◆ **TEXT PASSAGE**
Popular painting motif of a lady sitting on a red armchair - Triptych. Oil on canvas, 72 x 72 cm (28.3 x 28.3 inches). 1992.

Popular painting motif of a lady sitting on a red armchair - Triptych.
Oil on canvas, 72 x 72 cm (28.3 x 28.3 inches). 1992.

 

These are the sources of inspiration, from which I drew strength and inspiration, these images that helped my soul to have a better idea.

The strange beauty of popular paintings bought in post-war years in a local market and that you could find in village houses, hooked above a bed. You could often see on these beds countless cushions with embroideries, small or big, piled up on top of each other, from the biggest to the smallest.

On these popular paintings I saw, when I was a child, beautiful ladies with hats, lakes that white swans were gliding along, reindeer surrounded with magical gardens... all that has marked my soul forever.

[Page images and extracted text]
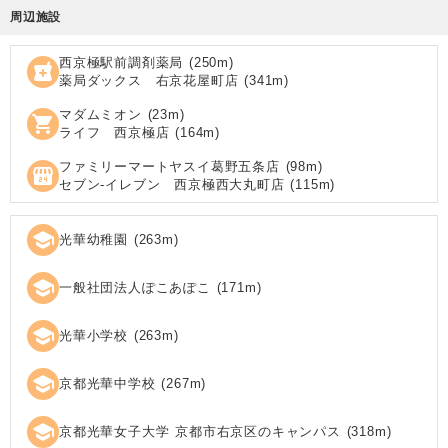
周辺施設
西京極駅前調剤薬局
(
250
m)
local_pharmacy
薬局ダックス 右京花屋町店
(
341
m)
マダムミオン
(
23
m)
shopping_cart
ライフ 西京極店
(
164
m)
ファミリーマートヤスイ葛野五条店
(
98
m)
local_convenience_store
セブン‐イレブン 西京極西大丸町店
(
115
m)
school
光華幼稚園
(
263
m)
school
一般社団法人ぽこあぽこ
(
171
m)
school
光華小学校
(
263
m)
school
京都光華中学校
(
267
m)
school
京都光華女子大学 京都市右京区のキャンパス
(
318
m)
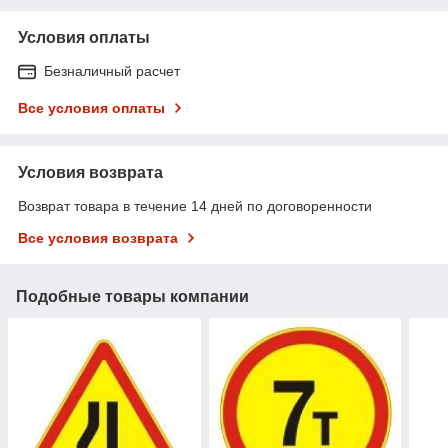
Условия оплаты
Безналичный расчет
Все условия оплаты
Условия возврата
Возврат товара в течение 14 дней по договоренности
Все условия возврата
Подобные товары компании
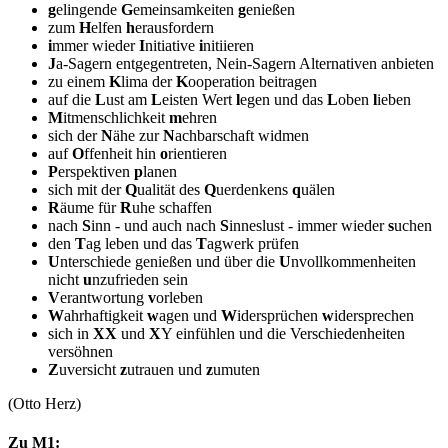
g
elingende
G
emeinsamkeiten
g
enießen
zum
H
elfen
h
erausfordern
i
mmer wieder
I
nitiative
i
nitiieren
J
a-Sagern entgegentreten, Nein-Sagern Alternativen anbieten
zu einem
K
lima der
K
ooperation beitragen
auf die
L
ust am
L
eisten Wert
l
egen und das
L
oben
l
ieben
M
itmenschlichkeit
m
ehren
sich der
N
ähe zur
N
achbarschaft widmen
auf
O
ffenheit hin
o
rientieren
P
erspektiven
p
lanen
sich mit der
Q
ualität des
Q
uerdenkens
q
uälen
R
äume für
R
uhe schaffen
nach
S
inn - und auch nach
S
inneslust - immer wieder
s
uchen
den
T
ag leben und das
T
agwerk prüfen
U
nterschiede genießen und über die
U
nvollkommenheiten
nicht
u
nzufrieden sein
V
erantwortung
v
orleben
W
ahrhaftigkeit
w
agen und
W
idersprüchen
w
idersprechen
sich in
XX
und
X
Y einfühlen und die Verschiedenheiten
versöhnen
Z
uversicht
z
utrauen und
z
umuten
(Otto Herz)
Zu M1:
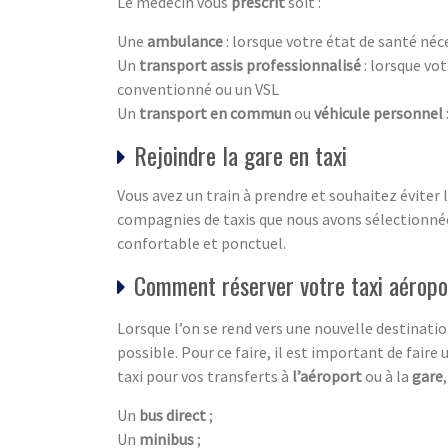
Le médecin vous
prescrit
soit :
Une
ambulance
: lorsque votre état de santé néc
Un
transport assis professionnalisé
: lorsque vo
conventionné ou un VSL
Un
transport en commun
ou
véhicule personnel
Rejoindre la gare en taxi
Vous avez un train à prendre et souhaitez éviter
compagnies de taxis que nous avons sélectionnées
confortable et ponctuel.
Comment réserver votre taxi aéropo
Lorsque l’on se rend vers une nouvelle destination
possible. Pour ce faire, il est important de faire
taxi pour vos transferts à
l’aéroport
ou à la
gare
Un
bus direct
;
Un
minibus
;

◆ **EXERCISE TASKS**
1. Answer these questions about the text on the popular painting:
(a) What are the dimensions of the triptych in centimeters?
(b) Where in village houses could these popular paintings be found hanging?
(c) What were the white swans on the paintings doing?
2. Quote the records line for line, beginning at the line that contains "Le médecin vous" and continuing through the last line of the records.

◆ **ANSWERS IN ORDER**
1.
(a) 72 x 72 cm
(b) Above a bed
(c) Gliding along lakes

2.
Le médecin vous
prescrit
soit :
Une
ambulance
: lorsque votre état de santé néc
Un
transport assis professionnalisé
: lorsque vo
conventionné ou un VSL
Un
transport en commun
ou
véhicule personnel
Rejoindre la gare en taxi
Vous avez un train à prendre et souhaitez éviter
compagnies de taxis que nous avons sélectionnées
confortable et ponctuel.
Comment réserver votre taxi aéropo
Lorsque l’on se rend vers une nouvelle destination
possible. Pour ce faire, il est important de faire
taxi pour vos transferts à
l’aéroport
ou à la
gare
Un
bus direct
;
Un
minibus
;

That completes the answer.